About this task:
If a line below includes the string "index", copy it.

━━━━━ Provided data

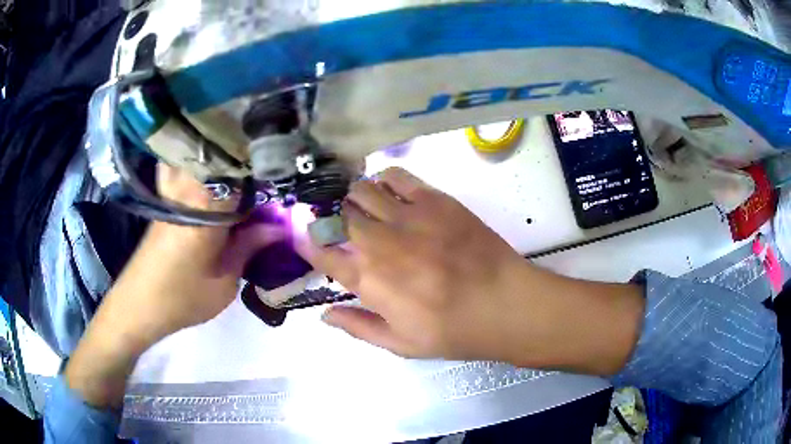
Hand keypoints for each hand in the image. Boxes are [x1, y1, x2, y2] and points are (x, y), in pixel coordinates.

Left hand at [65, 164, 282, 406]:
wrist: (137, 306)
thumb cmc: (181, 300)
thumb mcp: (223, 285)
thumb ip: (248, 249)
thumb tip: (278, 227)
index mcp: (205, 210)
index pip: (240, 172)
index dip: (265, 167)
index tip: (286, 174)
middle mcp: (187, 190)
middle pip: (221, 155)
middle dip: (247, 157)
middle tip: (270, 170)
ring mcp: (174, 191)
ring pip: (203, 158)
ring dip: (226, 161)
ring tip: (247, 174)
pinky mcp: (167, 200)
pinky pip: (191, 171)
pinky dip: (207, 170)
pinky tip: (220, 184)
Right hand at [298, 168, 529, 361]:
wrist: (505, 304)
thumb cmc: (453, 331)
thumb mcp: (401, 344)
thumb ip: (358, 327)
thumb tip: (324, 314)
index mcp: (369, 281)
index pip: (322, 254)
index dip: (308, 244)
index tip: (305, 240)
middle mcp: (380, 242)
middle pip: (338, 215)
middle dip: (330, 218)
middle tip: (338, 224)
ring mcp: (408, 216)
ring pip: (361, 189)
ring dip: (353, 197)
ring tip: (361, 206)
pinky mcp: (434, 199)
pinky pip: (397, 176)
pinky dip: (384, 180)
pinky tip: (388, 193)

━━━━━━━━━━

Solution to this problem:
index mcp: (205, 210)
index pip: (240, 172)
index dip: (265, 167)
index tip: (286, 174)
index mcp: (369, 281)
index pip: (322, 254)
index dip: (308, 244)
index tip: (305, 240)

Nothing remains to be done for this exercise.